▶ [List of tasks]
• 1. In the passage on oil and gas chemicals below, which company is Independence Oilfield Chemicals part of?
• 2. Extend the passage on oil and gas chemicals below, picking up after its final sentence.

▶ [Text block]
=======
Polymer chemistry also comes into play in the area of viscosity control. Pu says he benefits from Solvay’s deep knowledge of specialty polymers such as cross-linkable compounds, which are used in a variety of products.

An example with large-scale application to oil and gas is derivatized guar gum, a chemically modified polysaccharide also used in hair conditioners and as an antidrift agent for agricultural chemicals. The strength added to the guar means operators can get proppant to the farthest reaches of the horizontal well.

In some cases, however, use of large amounts of a strong thickener can affect the delicate structure of the proppant dispersion. Independence Oilfield Chemicals, which is part of Innospec, has developed a low-guar recipe with an added specialty cross-linker. The company says the product works well to deliver proppants and leave behind an intact structure because it is both viscous and elastic.

As a specialty chemical maker, Innospec has bought regional suppliers to the oil and gas business such as Houston-based Independence and Oklahoma City’s Bachman Services. Its goal, according to Brian R. Watt, vice president of strategic planning, is to provide a custom chemical service directly to the well operator. “We’re working to roll that service model out and continue to put research and development dollars into new products that are either better performing or more environmentally friendly,” he says.

If companies with new chemical offerings can sell directly to oil- and gas-field operators, the door may open for younger firms to enter an industry that has been difficult to access. One start-up, called Clean Chemistry, now claims to have its first customers for an on-site water-reuse system that relies on a reactive oxygen species.

“We identified an opportunity to get to market quickly and with less technical risk by commercializing a chemistry that we synthesize with standard merchant chemicals,” explains company cofounder Damon Waters. The reactive oxygen product only lasts for a few hours—which is why it is created on-site—but it requires very little hardware, according to Waters. Once made and added to the wastewater, it can replace other chemicals to control bacteria, suspended metals, and dissolved solids, enabling reuse.
=======
▶ [Given entries]
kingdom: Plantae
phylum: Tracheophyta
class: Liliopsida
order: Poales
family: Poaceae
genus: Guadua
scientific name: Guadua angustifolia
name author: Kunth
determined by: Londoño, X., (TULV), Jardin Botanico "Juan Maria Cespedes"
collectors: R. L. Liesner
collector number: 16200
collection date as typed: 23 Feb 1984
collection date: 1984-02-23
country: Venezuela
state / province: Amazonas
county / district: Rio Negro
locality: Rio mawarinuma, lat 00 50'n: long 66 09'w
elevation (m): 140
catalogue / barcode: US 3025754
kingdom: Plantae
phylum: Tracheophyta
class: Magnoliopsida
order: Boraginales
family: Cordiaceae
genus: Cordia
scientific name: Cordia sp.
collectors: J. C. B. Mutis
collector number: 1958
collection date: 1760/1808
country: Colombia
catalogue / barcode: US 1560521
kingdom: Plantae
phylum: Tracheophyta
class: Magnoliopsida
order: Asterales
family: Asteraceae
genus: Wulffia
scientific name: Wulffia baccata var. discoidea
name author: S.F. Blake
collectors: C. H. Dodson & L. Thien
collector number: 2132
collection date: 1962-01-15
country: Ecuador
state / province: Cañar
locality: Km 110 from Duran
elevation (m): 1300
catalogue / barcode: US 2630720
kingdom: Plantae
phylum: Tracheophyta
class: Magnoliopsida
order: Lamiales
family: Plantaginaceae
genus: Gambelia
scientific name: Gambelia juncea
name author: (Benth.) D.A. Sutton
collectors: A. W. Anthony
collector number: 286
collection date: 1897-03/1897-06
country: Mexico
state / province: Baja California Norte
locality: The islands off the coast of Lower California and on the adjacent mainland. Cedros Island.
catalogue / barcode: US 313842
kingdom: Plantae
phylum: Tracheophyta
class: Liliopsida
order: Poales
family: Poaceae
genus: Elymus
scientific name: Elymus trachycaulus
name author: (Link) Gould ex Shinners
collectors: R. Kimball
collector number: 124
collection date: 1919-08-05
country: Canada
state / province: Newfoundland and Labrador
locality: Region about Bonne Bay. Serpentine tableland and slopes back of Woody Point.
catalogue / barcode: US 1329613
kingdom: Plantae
=======
▶ [Set of answers]
• 1. Innospec

• 2.
Biobased chemical firms also have identified the oil and gas industry as a potential customer for their products. For example, Elevance Renewable Sciences, which makes vegetable-oil-derived ingredients for cleaning and personal care products, says its Clean 1200 product works well as a solvent in place of hydrocarbons such as benzene.

According to Frederyk Ngantung, head of technical marketing for Elevance, the bioderived cleaner removes paraffin wax deposits that block the flow of oil and gas wells. In addition to delivering performance, he says, it is more environmentally friendly, offering low volatility and flammability and ready biodegradability.

Owing to the current dip in energy prices, it’s difficult to get oil and gas operators to replace familiar chemistry with something new, Solvay’s Pu acknowledges. “Once the market stabilizes, in the next 12 to 24 months, the trend of removing many of the nasty components will accelerate again; it’s a trend that has already started.”

As evidence, Pu points to drillers in some areas of the North Atlantic that operate under stringent chemical restrictions mandated by the Convention for the Protection of the Marine Environment of the North-East Atlantic, or OSPAR, for more than two decades.

In 2010, OSPAR reported that discharges of substances viewed as high priorities for control had been reduced by 90% since 2003, mostly through substitution by less hazardous alternatives.

In the North Atlantic and in other oil and gas regions, exploration and production firms have drastically cut back on drilling new wells. “There will be pressure on operators to get a lot more production on the wells they have or are going to drill,” Innospec’s Watt says.

That could turn out well for firms that have the chemical expertise to help operators contain costs and limit environmental impact while optimizing their output. “You can have your cake and eat it too,” Durham says, “but you need to have someone knowledgeable to get you there.”